We develop a nonparametric method to aggregate firm characteristics across a large supply chain network to explain cross-sectional expected returns. Each firm receives a pricing signal, nonlinearly constructed from the characteristics of neighboring firms within $d$-hops on the network. We find that $d = 3$ — encompassing network effects up to the third order — balances bias reduction from higher-order relations against variance from added complexity.

Our model leads to a portfolio sorted by ML-driven firm-level estimated returns that condition on both historical supply chain data and firm characteristics. We achieve over a 16% out-of-sample Sharpe gain versus direct-link models, and outperform the Fama–French five-factor and PCA benchmarks. We find that the ML-managed portfolio improves mean-variance efficiency, measured by Sharpe ratio. Lastly, we show that the conditional mean return estimation of more central firms is 55% more sensitive to missingness of supply chain links compared to that of peripheral firms in the supply chain graph.

CHECK YOUR UNDERSTANDING —
- A) Can you copy the supply chain passage from "Our model leads" to "supply chain graph."?
- B) How would you render this sentence from the supply chain passage in Spanish: "We find that the ML-managed portfolio improves mean-variance efficiency, measured by Sharpe ratio."

PROVIDED DATA —
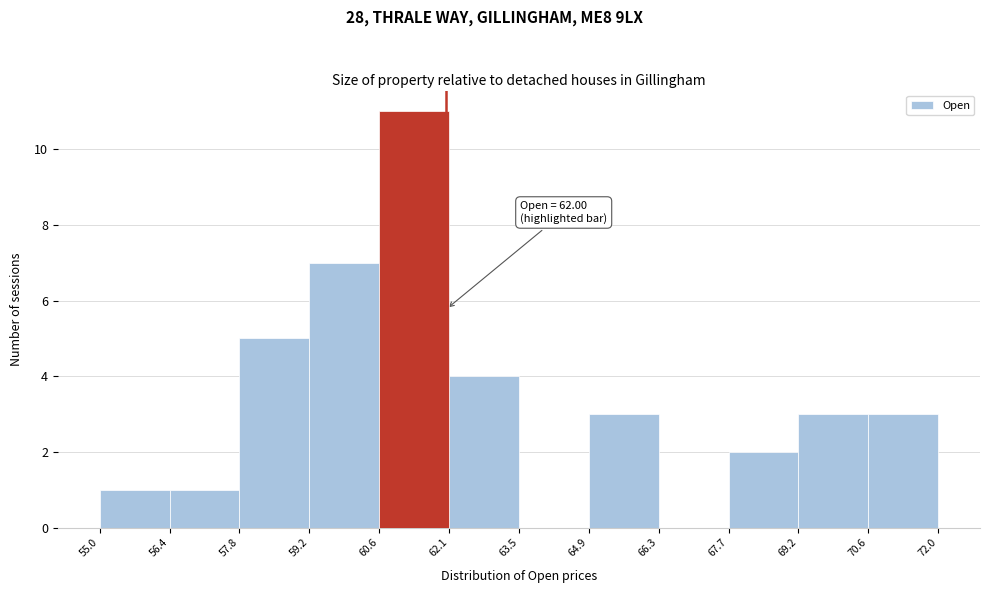

Which range on the x-axis has the tallest bar?

60.6 to 62.1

ANSWERS IN ORDER —
- A)
Our model leads to a portfolio sorted by ML-driven firm-level estimated returns that condition on both historical supply chain data and firm characteristics. We achieve over a 16% out-of-sample Sharpe gain versus direct-link models, and outperform the Fama–French five-factor and PCA benchmarks. We find that the ML-managed portfolio improves mean-variance efficiency, measured by Sharpe ratio. Lastly, we show that the conditional mean return estimation of more central firms is 55% more sensitive to missingness of supply chain links compared to that of peripheral firms in the supply chain graph.

- B) Encontramos que la cartera gestionada mediante ML mejora la eficiencia de media-varianza, medida por el ratio de Sharpe.